New item: Lawmakers debate how to help electric consumers. Sort of.
Anticipating a long, hot summer with record-high electric rates, members of the House Regulated Industries Committee on Monday said Texans are right to expect some sort of relief.
"Rates are up dramatically since 2002. They are unacceptable," said Chairman Phil King, R-Weatherford.
But the way forward was unclear as lawmakers and regulators expressed reluctance to impose new regulations on the competitive market, despite recent wholesale power market spikes that helped put four electric retailers out of business.
What makes the Texas experiment with deregulation especially interesting is that a "control group" has survived--the municipal utilities and rural electric cooperatives. Nobody disputes that higher electric rates are partly due to the near-tripling in cost of natural gas, the fuel for 46 percent of Texas power generation. But the rates of still-regulated city-owned utilities and electric cooperatives, which also use natural gas power plants, are substantially cheaper almost across the board. A ratepayer in Austin--who must buy power from the city-owned Austin Energy--spends a little less than $95 each month for 1,000 kwh of electricity. In San Antonio, it's about $72. Austin and San Antonio have the advantage of owning their own power plants, but the statewide average bill for customers served by municipally owned utilities is a little over $100 and is $97 for cooperatives, according to the PUC.
The cheapest service plan--one negotiated by the City of Houston--in the entire deregulated market is about 35 percent more expensive. What accounts for this difference? "[T]he energy being sold in the deregulated service areas didn't cost any more to produce than in the regulated areas," says [Carol Biedrzycki, executive director of Texas Ratepayers' Organization to Save Electricity, or Texas ROSE]. "The difference is in the way the pricing is established." In the deregulated market, economists and industry experts say, expensive natural gas-fueled plants generally act on the "margin" to set the wholesale price that retail power companies must pay for all power generation. Even though it's currently much less expensive to create electricity from coal and nuclear generators, costly natural gas plants control the market price.

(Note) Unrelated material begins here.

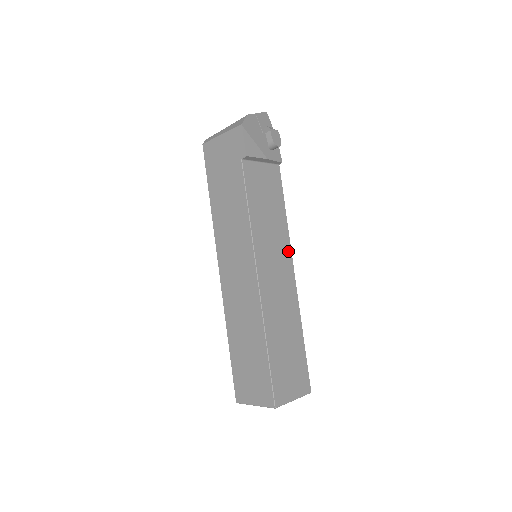
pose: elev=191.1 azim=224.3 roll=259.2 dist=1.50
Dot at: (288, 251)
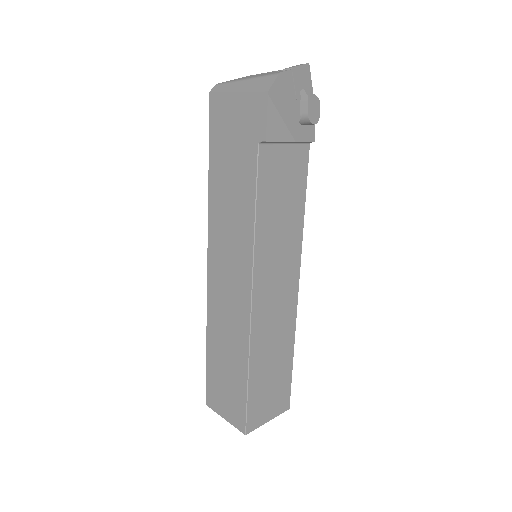
Dot at: (297, 258)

"[O]wners of nuclear and coal plants have no incentive to charge anything less than the gas-based market price [to retailers]," as the Association of Electric Companies of Texas explained in a presentation to lawmakers recently.

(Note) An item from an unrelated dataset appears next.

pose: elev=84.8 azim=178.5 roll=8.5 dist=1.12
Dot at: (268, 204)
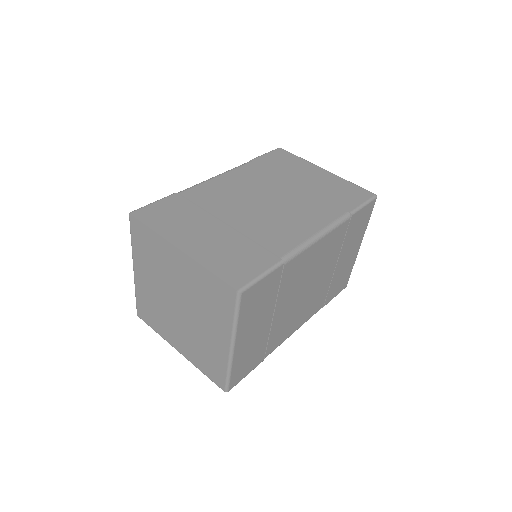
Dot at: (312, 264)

Electric rates per kilowatt hour are typically higher in deregulated parts of Texas than in electric cooperatives and cities like Austin and San Antonio with municipal utilities.
- Austin: 9.32 cents
- San Antonio: 8.62 cents
- Entergy-Texas (Woodlands/Beaumont): 11.33 cents
- Pedernales Electric Cooperative: 10.67 cents
Houston: Range 11.1 - 14.5 cents; average 12.65 cents Dallas-Fort Worth: Range 10.7 -14.3 cents; average 12.18 cents
September prices, based on 1,000 kilowatt hours monthly use, including fees. Unregulated prices are for 12-month fixed plans. Lower rates are available on month-to-month plans.